# [Task goal]
Among the entries below, only the lines from the one with "left knee: (100, 445)" through the one with "left elbow: (581, 461)" are to be retyped, exactly and without pictures.

# [Available records]
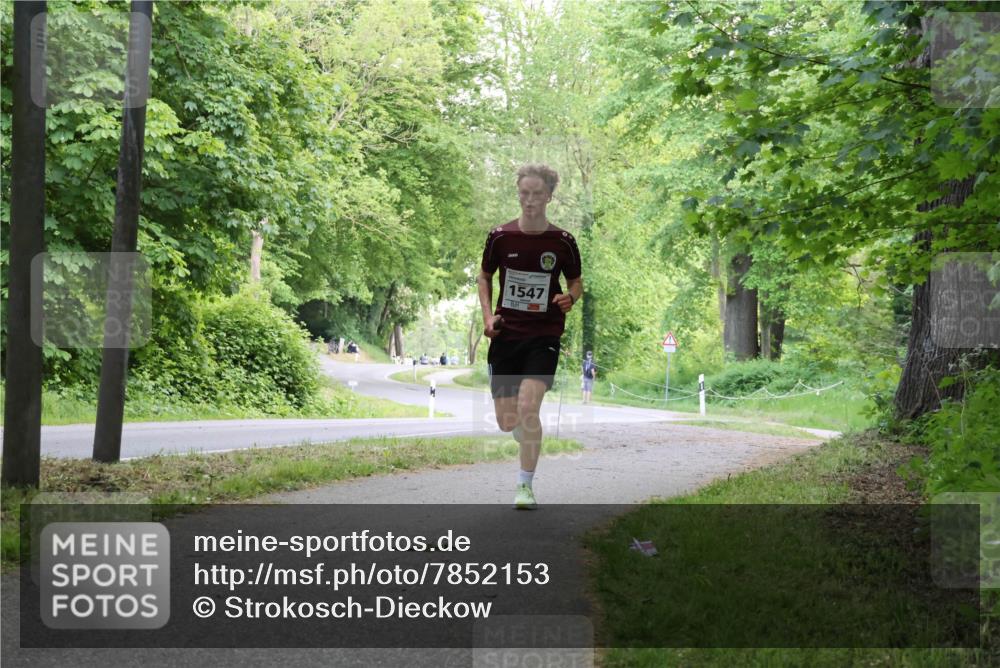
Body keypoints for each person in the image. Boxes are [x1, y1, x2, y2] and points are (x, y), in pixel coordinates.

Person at [478, 163, 583, 510]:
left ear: (549, 196)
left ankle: (525, 486)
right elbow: (484, 277)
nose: (530, 200)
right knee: (507, 420)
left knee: (528, 406)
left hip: (544, 335)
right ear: (518, 194)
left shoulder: (563, 241)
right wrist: (488, 315)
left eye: (538, 194)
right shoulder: (500, 237)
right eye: (525, 193)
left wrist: (570, 297)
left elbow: (575, 283)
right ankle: (525, 431)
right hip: (506, 336)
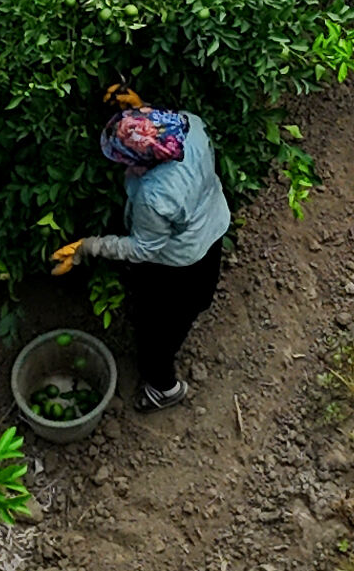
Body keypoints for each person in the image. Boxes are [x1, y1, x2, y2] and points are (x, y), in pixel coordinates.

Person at [52, 103, 232, 412]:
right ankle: (191, 309)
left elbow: (143, 249)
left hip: (179, 261)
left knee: (157, 331)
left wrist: (89, 246)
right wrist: (134, 115)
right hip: (213, 225)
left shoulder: (155, 195)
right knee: (197, 298)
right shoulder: (192, 127)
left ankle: (163, 388)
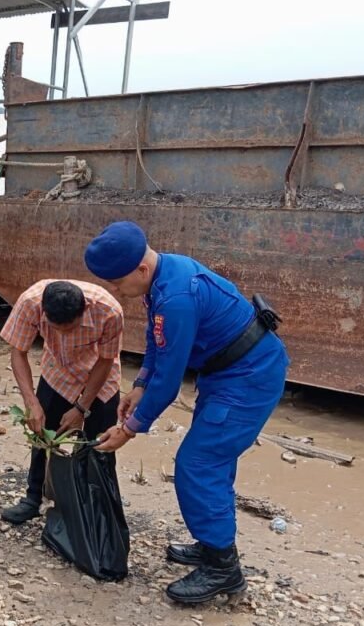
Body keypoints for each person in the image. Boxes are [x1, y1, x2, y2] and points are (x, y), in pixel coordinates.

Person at [86, 221, 289, 604]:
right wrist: (140, 384)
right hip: (225, 372)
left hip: (248, 377)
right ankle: (213, 546)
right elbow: (157, 340)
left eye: (117, 283)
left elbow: (169, 382)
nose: (116, 291)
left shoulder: (176, 296)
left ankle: (224, 570)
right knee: (211, 460)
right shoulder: (163, 276)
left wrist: (129, 429)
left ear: (140, 269)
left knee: (199, 463)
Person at [0, 279, 124, 524]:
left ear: (84, 311)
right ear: (45, 313)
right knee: (42, 434)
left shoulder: (109, 311)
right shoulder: (30, 303)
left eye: (70, 329)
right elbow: (19, 352)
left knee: (100, 445)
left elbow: (106, 361)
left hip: (100, 375)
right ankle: (33, 498)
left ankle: (96, 509)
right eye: (57, 329)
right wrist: (31, 402)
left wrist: (81, 407)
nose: (64, 335)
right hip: (57, 371)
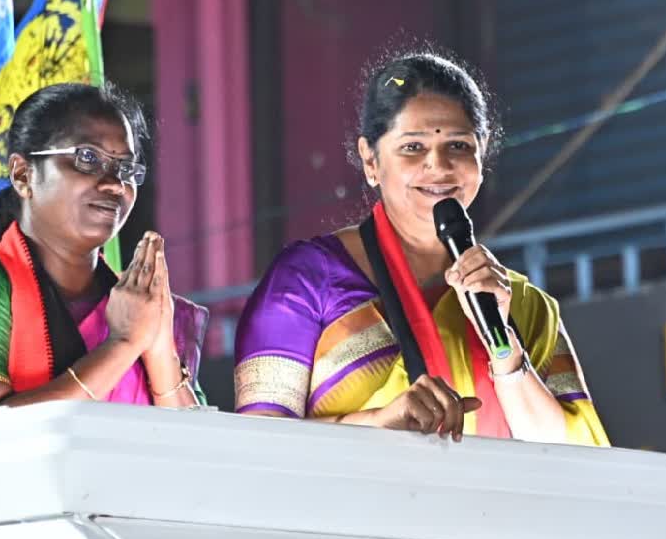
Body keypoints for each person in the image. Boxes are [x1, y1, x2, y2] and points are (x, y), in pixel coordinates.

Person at [233, 51, 608, 445]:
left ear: (482, 154)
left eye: (459, 146)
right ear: (370, 160)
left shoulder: (526, 306)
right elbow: (258, 448)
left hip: (488, 507)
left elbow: (581, 461)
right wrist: (380, 423)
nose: (439, 167)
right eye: (413, 147)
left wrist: (507, 352)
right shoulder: (307, 279)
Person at [0, 82, 208, 416]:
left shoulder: (141, 304)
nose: (113, 183)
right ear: (23, 174)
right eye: (87, 158)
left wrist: (156, 344)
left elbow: (199, 450)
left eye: (125, 168)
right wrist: (122, 344)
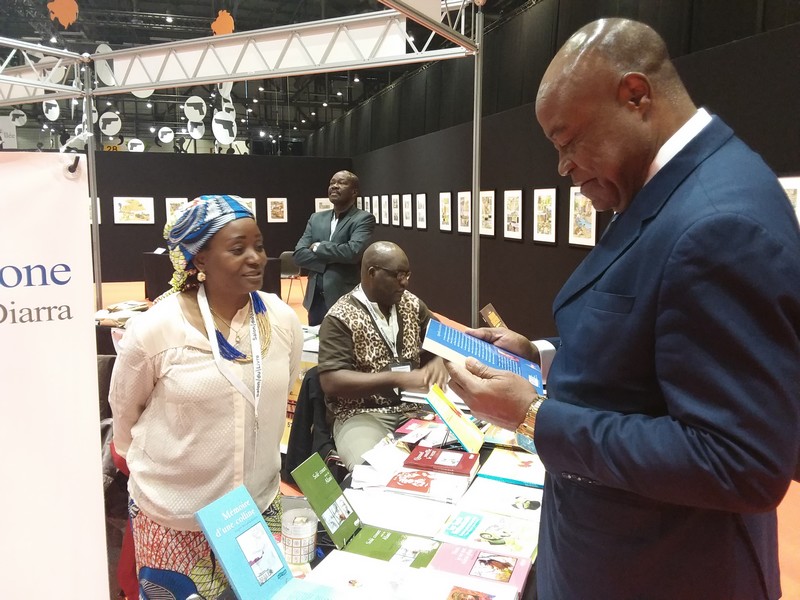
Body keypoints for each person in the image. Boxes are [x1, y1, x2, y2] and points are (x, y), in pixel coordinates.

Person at [447, 18, 800, 600]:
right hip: (617, 554)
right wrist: (540, 356)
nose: (562, 168)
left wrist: (534, 415)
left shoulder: (719, 221)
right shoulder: (674, 192)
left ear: (635, 96)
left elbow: (740, 460)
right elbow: (654, 351)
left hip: (664, 571)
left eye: (568, 142)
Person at [109, 195, 303, 598]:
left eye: (260, 246)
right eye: (238, 249)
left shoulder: (281, 319)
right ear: (198, 261)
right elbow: (124, 415)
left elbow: (277, 395)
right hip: (176, 518)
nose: (256, 258)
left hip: (258, 509)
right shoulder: (156, 330)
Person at [317, 241, 449, 470]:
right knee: (373, 471)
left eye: (407, 275)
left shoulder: (412, 305)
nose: (405, 283)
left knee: (449, 458)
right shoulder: (340, 316)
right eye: (397, 276)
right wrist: (398, 379)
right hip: (361, 414)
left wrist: (440, 359)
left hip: (414, 409)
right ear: (372, 273)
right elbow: (331, 381)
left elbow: (445, 341)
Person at [294, 170, 376, 325]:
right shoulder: (316, 218)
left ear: (354, 192)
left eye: (342, 183)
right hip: (315, 298)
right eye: (332, 183)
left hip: (344, 296)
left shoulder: (363, 219)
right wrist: (334, 257)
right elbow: (299, 255)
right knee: (317, 345)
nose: (335, 186)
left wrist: (318, 247)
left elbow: (353, 252)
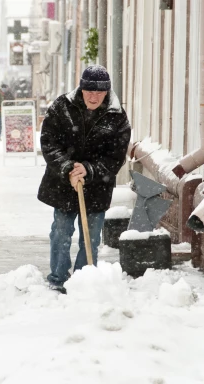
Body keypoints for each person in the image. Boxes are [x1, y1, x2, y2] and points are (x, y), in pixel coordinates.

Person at [37, 65, 131, 293]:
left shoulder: (117, 117)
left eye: (99, 92)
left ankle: (83, 280)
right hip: (62, 184)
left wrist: (88, 170)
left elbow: (115, 157)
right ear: (81, 88)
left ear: (107, 92)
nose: (93, 96)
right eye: (89, 90)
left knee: (90, 237)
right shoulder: (62, 107)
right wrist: (69, 168)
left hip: (97, 186)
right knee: (61, 232)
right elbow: (49, 142)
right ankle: (58, 278)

# [Output below]
left knee: (100, 445)
left elbow: (106, 361)
left hip: (100, 375)
right ankle: (33, 498)
left ankle: (96, 509)
right eye: (57, 329)
right wrist: (31, 402)
left wrist: (81, 407)
nose: (64, 335)
right hip: (57, 371)
Body keypoints for each person in the image. Boxes are [x1, y1, x2, y2] and points are (x, y), in pixel coordinates.

Person at [233, 51, 608, 445]:
left ear: (482, 154)
left eye: (459, 146)
right ear: (370, 160)
left shoulder: (526, 306)
right elbow: (258, 448)
left hip: (488, 507)
left elbow: (581, 461)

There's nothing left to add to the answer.